__EXTRACT PROVIDED__.
━━━━━━━━━━

In this paper, a VMD method combined with the whale optimization algorithm (WOA) is presented and used to reduce signal interference from background light and electric noises for a lidar echo signal. The proposed method utilizes the WOA to obtain the optimal parameter combination of decomposition mode number K and quadratic penalty α. The signal is reconstructed by using the relevant modes, which are selected by calculating the Bhattacharyya distance between the probability density function (PDF) of each mode and the input signal. Four synthetic signals are applied to validate the feasibility of the VMD-WOA model. Numerical exploration shows that the new method can achieve improved results in terms of accuracy and signal-to-noise ratio (SNR) than the method presented in our previous work [21] and other technologies.

2. Brief Description of the VMD Algorithm

The VMD algorithm can decompose any signal into an ensemble of band-limited intrinsic mode functions (BLIMFs) [22]. To evaluate the bandwidth of each mode, VMD is represented as a constrained variational problem, which is given as follows:

$$\begin{array}{l}\underset{\left\{u_k\right\},\left\{{\omega }_k\right\}}{\min }\left\{{\displaystyle \sum _{k=1}^K{\Vert {\partial }_t[(\delta \left(t\right)+\frac{j}{\pi t})\times u_k\left(t\right)]e^{-j{\omega }_{k}t}\Vert }_2^2}\right\}\\ s.t.{\displaystyle \sum _{k=1}^K{u}_k=f}\end{array},$$

(1)

where u_k is the kth mode, ω_k is the center frequency, ${\partial }_t$ represents the gradient with respect to t, t is the time script, δ(t) denotes the impulse function, ‖…‖₂ is the norm, ${\Vert {\partial }_t[(\delta \left(t\right)+\frac{j}{\pi t})\times u_k\left(t\right)]e^{-j{\omega }_{k}t}\Vert }_2^2$ represents the bandwidth of each mode, and f is the original signal to be decomposed.

━━━━━━━━━━

__PROBLEM SET__.
1) According to the VMD-WOA excerpt, which two parameters does the whale optimization algorithm choose the best combination of?
2) Reproduce the portion of the VMD-WOA excerpt between "In this paper, a" and "and other technologies.", inclusive.
3) Carry on writing the VMD-WOA excerpt from the point where it stops.

__DATASET ENTRIES__.
━━━━━━━━━━

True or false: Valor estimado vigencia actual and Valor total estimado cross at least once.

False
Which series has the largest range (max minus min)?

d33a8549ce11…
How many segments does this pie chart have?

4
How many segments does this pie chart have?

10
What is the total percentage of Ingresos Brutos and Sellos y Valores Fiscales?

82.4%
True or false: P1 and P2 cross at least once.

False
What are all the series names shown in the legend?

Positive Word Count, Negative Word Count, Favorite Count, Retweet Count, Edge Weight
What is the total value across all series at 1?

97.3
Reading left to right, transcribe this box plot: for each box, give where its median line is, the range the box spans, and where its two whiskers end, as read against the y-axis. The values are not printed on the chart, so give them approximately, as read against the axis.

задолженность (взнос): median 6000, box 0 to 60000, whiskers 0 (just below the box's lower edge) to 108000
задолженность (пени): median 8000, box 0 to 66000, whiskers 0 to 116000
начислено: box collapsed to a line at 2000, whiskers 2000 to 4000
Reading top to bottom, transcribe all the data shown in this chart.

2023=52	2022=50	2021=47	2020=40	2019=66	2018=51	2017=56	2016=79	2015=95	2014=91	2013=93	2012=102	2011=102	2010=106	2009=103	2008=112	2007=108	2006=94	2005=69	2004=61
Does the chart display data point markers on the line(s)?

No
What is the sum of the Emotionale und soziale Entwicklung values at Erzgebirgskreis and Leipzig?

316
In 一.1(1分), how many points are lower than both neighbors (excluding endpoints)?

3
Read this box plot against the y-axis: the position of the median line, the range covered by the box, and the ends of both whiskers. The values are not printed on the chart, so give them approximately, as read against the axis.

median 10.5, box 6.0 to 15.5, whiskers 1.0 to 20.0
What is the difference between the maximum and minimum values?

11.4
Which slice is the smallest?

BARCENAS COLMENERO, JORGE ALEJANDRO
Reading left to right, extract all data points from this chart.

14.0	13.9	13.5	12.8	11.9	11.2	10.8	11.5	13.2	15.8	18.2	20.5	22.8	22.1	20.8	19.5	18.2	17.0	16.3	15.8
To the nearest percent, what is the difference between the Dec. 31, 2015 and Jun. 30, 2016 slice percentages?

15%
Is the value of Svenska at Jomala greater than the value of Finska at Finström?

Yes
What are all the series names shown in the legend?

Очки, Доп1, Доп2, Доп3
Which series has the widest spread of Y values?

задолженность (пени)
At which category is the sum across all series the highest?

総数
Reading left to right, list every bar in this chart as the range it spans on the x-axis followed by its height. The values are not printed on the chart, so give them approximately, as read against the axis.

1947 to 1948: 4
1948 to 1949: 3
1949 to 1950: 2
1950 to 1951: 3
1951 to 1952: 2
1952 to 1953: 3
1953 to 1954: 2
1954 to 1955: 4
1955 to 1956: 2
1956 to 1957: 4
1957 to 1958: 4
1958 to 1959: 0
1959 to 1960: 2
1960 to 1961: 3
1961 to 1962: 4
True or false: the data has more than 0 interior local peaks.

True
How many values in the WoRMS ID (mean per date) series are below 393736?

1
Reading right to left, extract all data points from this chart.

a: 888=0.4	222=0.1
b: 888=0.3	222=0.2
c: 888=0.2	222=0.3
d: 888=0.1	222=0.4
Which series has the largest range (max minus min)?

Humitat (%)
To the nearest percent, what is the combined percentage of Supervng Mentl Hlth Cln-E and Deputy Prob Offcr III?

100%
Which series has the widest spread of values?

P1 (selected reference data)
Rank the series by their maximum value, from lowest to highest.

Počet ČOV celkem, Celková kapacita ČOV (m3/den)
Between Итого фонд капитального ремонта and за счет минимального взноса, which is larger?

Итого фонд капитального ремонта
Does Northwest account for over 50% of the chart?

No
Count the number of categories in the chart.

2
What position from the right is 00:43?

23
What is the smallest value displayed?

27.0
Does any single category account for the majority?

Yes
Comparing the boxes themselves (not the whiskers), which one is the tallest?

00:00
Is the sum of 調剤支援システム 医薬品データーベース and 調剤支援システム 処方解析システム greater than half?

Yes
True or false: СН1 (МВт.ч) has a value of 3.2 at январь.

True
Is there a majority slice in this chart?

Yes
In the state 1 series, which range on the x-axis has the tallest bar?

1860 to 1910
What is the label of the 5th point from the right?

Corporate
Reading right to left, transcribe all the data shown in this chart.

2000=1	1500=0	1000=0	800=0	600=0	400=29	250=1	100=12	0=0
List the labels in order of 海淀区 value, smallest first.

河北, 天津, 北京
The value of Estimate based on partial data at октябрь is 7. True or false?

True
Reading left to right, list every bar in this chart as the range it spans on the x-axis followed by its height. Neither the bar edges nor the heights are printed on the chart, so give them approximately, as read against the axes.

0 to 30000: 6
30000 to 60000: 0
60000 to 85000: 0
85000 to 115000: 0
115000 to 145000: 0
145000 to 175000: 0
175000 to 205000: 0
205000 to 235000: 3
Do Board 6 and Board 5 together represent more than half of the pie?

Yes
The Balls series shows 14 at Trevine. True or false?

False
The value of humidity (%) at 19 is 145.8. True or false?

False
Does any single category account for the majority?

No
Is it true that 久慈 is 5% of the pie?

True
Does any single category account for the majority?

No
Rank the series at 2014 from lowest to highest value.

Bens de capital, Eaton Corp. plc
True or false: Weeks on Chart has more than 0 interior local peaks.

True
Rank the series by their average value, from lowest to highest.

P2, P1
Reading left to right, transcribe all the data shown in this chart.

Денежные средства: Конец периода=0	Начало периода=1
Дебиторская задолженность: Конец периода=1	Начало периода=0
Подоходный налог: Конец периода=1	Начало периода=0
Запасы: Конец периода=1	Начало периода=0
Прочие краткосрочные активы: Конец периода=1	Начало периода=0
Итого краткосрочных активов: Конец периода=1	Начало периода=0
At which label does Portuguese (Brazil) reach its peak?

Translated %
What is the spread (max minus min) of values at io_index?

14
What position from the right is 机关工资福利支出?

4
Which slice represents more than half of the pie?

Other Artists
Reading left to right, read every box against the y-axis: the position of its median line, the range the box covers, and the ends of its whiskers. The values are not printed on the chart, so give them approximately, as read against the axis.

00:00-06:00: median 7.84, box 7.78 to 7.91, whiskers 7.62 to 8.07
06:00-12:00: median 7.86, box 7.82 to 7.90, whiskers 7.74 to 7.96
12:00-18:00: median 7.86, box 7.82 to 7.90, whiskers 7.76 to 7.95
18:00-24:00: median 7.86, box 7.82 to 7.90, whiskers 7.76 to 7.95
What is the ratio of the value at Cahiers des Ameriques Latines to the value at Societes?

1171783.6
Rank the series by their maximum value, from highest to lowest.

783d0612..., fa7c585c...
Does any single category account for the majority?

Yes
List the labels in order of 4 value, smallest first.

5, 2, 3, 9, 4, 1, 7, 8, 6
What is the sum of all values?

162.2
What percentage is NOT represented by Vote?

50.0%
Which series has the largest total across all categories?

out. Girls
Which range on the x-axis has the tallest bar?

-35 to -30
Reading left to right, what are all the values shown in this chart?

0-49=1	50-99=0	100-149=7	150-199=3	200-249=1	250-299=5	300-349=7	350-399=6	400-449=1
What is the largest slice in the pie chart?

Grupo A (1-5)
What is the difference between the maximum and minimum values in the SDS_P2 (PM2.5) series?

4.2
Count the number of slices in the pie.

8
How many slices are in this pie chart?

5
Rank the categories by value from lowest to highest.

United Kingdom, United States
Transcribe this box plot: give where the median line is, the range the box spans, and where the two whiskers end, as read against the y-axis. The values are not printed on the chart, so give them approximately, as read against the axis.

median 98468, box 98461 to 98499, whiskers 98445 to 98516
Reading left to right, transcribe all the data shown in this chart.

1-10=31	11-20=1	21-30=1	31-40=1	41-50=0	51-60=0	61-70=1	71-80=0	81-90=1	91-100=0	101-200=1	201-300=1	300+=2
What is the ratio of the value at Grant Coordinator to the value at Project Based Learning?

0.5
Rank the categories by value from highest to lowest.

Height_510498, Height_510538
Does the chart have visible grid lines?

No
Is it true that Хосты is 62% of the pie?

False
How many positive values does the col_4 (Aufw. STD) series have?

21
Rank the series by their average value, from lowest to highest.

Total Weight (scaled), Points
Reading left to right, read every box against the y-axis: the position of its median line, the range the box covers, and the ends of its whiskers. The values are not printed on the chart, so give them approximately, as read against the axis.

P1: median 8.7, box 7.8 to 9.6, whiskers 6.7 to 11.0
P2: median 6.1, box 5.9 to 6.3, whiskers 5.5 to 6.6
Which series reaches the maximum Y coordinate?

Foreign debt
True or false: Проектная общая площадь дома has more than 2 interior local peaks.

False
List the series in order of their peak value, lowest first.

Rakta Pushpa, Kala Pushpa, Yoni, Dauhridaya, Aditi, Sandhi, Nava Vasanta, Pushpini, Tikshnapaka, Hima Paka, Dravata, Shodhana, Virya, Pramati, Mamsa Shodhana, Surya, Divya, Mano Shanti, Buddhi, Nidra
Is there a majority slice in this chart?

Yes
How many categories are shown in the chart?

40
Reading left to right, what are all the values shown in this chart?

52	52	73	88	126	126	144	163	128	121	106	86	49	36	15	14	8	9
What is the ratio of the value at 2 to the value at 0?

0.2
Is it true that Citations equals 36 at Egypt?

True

━━━━━━━━━━

__RESPONSES BY TASK__.
1) The decomposition mode number K and the quadratic penalty α.

2)
In this paper, a VMD method combined with the whale optimization algorithm (WOA) is presented and used to reduce signal interference from background light and electric noises for a lidar echo signal. The proposed method utilizes the WOA to obtain the optimal parameter combination of decomposition mode number K and quadratic penalty α. The signal is reconstructed by using the relevant modes, which are selected by calculating the Bhattacharyya distance between the probability density function (PDF) of each mode and the input signal. Four synthetic signals are applied to validate the feasibility of the VMD-WOA model. Numerical exploration shows that the new method can achieve improved results in terms of accuracy and signal-to-noise ratio (SNR) than the method presented in our previous work [21] and other technologies.

3)
Taking the quadratic penalty α and Lagrangian multiplier λ into consideration, we can convert the above constrained problem into the unconstrained variational problem. The augmented Lagrangian is expressed as follows:

$$L\left(\left\{u_k\right\},\left\{{\omega }_k\right\},\lambda \right)=\alpha {\displaystyle \sum _k{\Vert {\partial }_t[(\delta \left(t\right)+\frac{j}{\pi t})\times u_k\left(t\right)]e^{-j{\omega }_{k}t}\Vert }_2^2}+{\Vert f(t)-{\displaystyle \sum _k{u}_k\left(t\right)}\Vert }_2^2+\langle \lambda \left(t\right),f\left(t\right)-{\displaystyle \sum _k{u}_k\left(t\right)}\rangle .$$

(2)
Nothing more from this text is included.